The highest power of $2$ that divides one of the denominators in the sum cannot be cancelled and hence divides the reduced denominator of the sum. This is because between any two numbers containing the same number of factors of $2$, there is one containing at least one more factor of $2$, and hence each sum contains a unique denominator $d$ with the highest power of $2$ in that sum. If we add all the other reciprocals and reduce them to a common denominator, that denominator will necessarily contain fewer powers of $2$ than $d$, and hence these powers cannot cancel if we then add $1/d$. Thus, the two sums can only be equal if the denominator with the most factors of $2$ has the same number of factors of $2$ in both sums.
For this to be the case, $k_2$ must be at least $1$ less than twice the largest denominator in $\sigma_1$; otherwise any interval of $k_2$ numbers would necessarily contain a number with one factor of $2$ more than the highest power of $2$ in the denominators of $\sigma_1$. Thus we have
$$k_2 \le 2\left(n_1+\frac{k_1-1}{2}\right)-1=2n_1+k_1-2\;.$$
Since the sums don't overlap, we also have
$$n_1+\frac{k_1-1}{2}\le n_2-\frac{k_2-1}{2}-1\;,$$
and hence
$$\frac{k_2}{2}\le \left(n_1+\frac{k_1-1}{2}\right)-\frac{1}{2} \le n_2-\frac{k_2-1}{2}-1-\frac{1}{2}\;,$$ $$k_2\le n_2-1\;.$$
With $\Delta=k_1n_2-k_2n_1= 1/2$, this yields
$$k_1=\frac{k_2}{n_2}n_1+\frac{\Delta}{n_2}\le n_1-\frac{n_1}{n_2}+\frac{\Delta}{n_2}<n_1\;,$$
and hence $k_1\le n_1 - 1/2$, since $k_1$ is an integer and $n_1$ an integer or a half-integer. Thus
$$k_2\le2n_1+k_1-2<3n_1-2<6(\frac{n_1}{2}-\frac{1}{4})\le 6\left(n_1-\frac{k_1-1}{2}-1\right)\le 6(l-1)\;.$$
This completes the proof.
P.S.: In case you're surprised that we get exactly the factor of $6$ that we need from considering the powers of $2$: I am, too :-) If there's any deeper reason behind this, I have no idea what it might be. It's possible to derive a slightly tighter bound using Jitsuro Nagura's improvement on Bertrand's postulate, since, as Henry observed, any prime in the second sum that is greater than half its endpoint is enough to make the reduced denominators differ. But I think such improvements in bounding $k_2$ with respect to $n_2$ can't make the factor in the final inequality lower than $4$, since they only improve the estimate of $k_1$ with respect to $n_1$, but not that of $k_2$ with respect to $n_1$ from the powers of $2$, which is $k_2 < 2 n_1$ even for $k_1=1$.
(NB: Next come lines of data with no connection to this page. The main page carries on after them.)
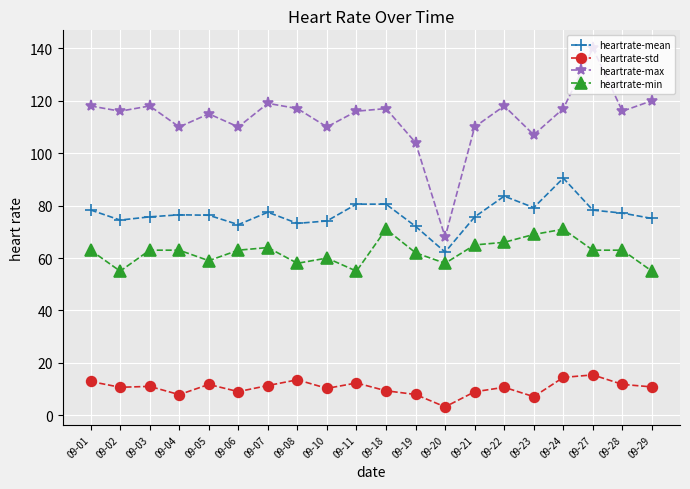

How many lines are shown in the chart?

4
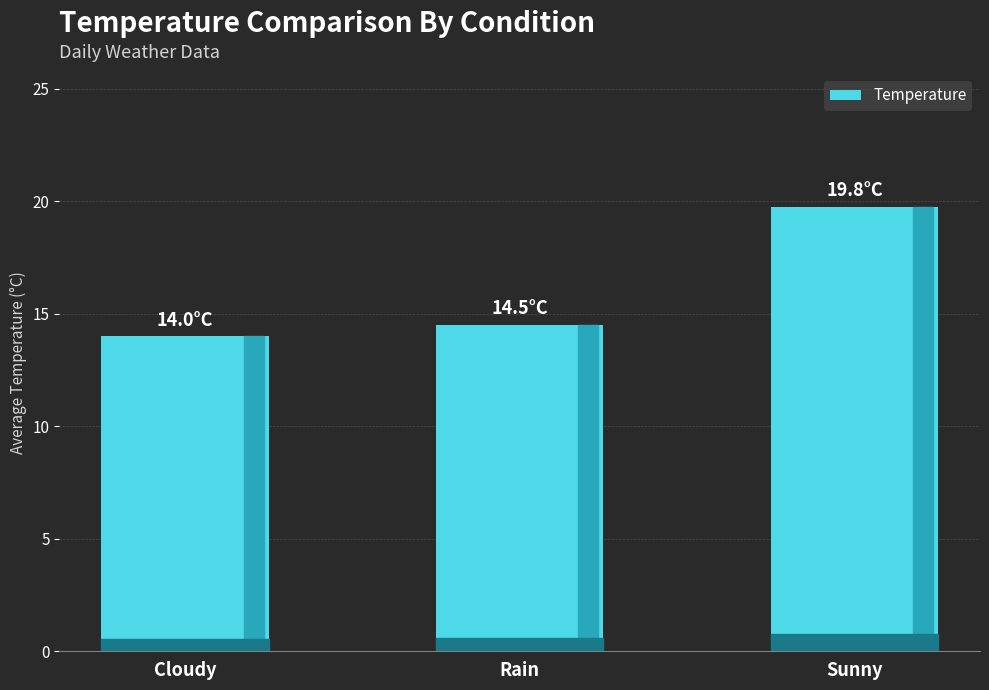

Reading left to right, list all the values displayed in this chart.

14.0	14.5	19.8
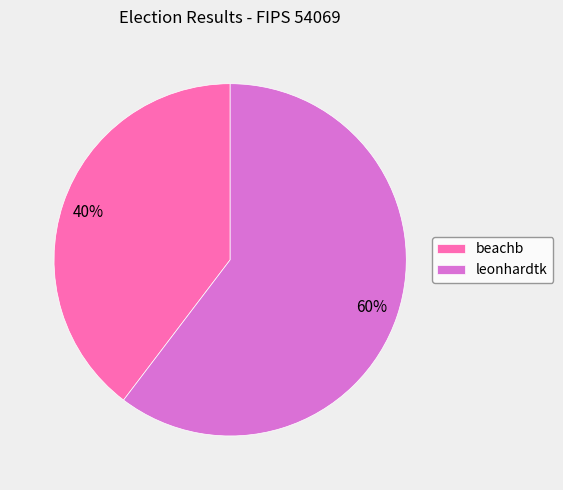

Count the number of slices in the pie.

2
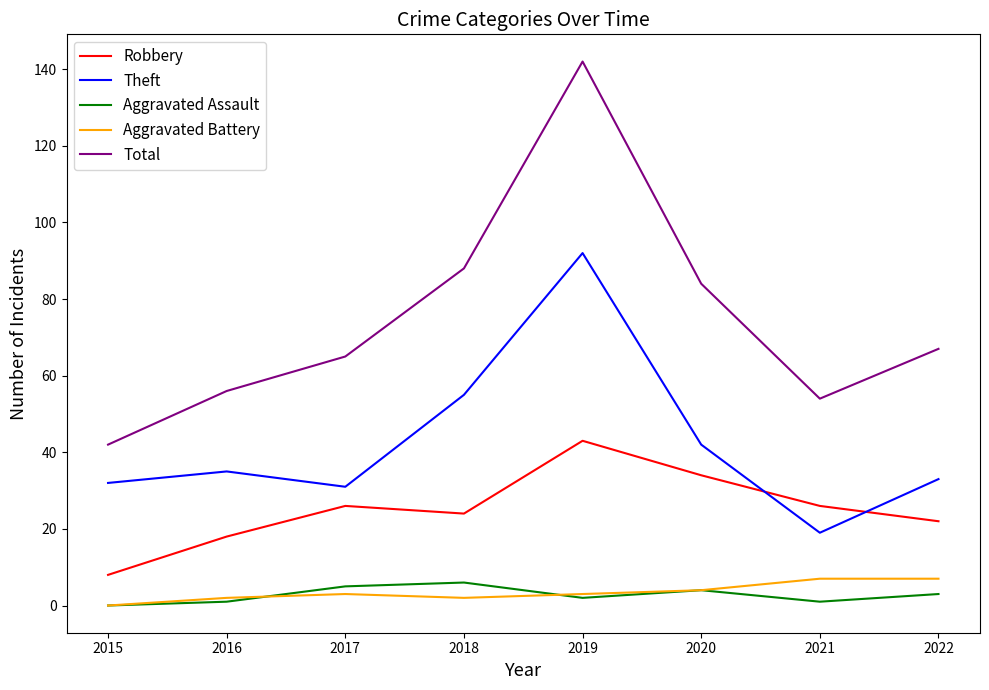

Which series has the largest range (max minus min)?

Total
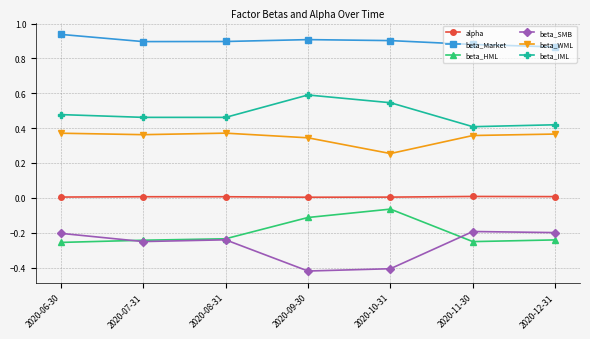

What is the difference between the highest and lowest values at 2020-12-31?

1.1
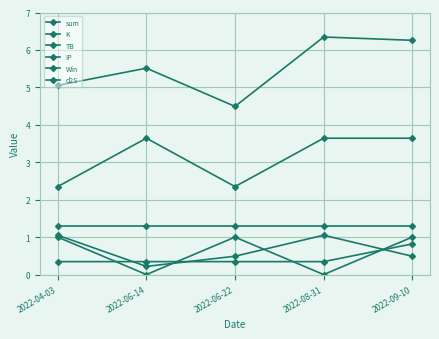

How many series are shown in this chart?

6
Three points which may or may not help. The first two are obvious.
First, if there is an example where the two sums are equal and the sequences overlap, then removing the overlap from both will provide another example of equal sums.
Second, the consecutive sequence with larger integers and so smaller reciprocals must have more terms than the other sequence if the sums of the reciprocals are equal.
Third, Mathworld says that for the Harmonic number $H_n$, "the denominator is always divisible by the largest power of 2 less than or equal to $n$, and also by any prime $p$ with $n/2 < p \le n$". A similar statement about primes therefore applies to those appearing in your sequences (at least providing that the primes are over half the end point), and that severely restricts the possibilities for achieving equality. Something similar may be true with powers of two, and there may be statements to be made about other small primes.
My guess is that it may be possible to show that the denominators of the reduced forms of the sums cannot be equal in any case where the sums are of similar size and the second point above is met.